What can we do then? Many different defenses have been proposed, typically based on detecting backdoors and then filtering them out. However, Protecting against simultaneous data poisoning attacks [Cambridge, MPI] finds that previous defenses are not robust in the difficult but realistic scenario of attackers using multiple different attacks to manipulate training data. They then propose the BaDLoss data filtering method. BaDLoss observes the loss trajectories of a set of clean examples and then filters out all training examples whose loss curves are anomalous compared to this set. This results in a training process that is much more robust to simultaneous attacks.

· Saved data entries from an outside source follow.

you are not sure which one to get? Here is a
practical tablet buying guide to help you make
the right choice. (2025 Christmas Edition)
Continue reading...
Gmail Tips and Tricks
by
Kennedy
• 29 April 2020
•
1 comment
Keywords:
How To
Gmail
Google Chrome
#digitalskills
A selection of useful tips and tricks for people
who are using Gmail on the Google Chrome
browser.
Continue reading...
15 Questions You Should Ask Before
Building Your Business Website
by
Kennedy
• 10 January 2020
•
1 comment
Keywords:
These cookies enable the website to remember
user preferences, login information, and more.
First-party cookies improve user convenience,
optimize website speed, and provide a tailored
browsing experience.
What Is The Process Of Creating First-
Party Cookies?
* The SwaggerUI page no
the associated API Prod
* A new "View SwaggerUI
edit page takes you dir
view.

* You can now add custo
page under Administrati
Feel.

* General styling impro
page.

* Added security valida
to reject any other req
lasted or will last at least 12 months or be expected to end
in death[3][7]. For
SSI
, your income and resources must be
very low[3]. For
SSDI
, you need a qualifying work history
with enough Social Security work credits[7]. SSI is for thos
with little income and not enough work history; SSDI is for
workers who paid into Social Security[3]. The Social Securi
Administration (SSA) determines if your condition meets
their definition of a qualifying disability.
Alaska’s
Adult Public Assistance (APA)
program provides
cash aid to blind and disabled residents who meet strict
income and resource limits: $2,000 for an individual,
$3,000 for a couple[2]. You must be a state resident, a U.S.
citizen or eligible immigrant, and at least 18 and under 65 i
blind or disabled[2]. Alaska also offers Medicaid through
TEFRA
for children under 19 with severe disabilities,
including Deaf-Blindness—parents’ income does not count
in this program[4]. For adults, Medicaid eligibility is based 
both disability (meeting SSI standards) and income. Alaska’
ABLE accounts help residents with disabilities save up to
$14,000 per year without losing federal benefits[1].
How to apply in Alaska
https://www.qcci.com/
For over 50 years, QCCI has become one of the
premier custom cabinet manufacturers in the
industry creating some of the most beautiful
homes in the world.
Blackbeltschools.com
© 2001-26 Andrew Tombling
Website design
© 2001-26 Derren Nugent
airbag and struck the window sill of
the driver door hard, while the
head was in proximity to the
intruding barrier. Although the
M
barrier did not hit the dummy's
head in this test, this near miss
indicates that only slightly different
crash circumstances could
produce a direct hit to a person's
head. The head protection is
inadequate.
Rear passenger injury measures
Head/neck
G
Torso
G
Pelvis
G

This paper is focused on the image domain, but the method does hint at a possible way of detecting backdoors during training, also for LLMs and large multi-modal models (LMMs). Finding stronger defenses against backdoors seems like a crucial direction for further research.

Unifying AI Risk Taxonomies

Process behind the meta-analysis of AI risk taxonomies (or frameworks).

Researchers have proposed dozens of taxonomies for AI risks in previous literature. The AI Risk Repository: A Comprehensive Meta-Review, Database, and Taxonomy of Risks From Artificial Intelligence [MIT, UQ, Ready Research, FLI, Harmony Intelligence, MIT] created a Google sheet collecting 43 taxonomies and the 777 risks identified by them. The authors then create the 44th and 45th taxonomies, aiming to unify them all. The first taxonomy classifies each risk by its causal factors: entity, intent, and timing. The second one classifies AI risks by their domain, e.g. misinformation or AI system safety, failures & limitations.

I’m sure people will keep inventing new taxonomies, but this meta-analysis at least provides a current overview.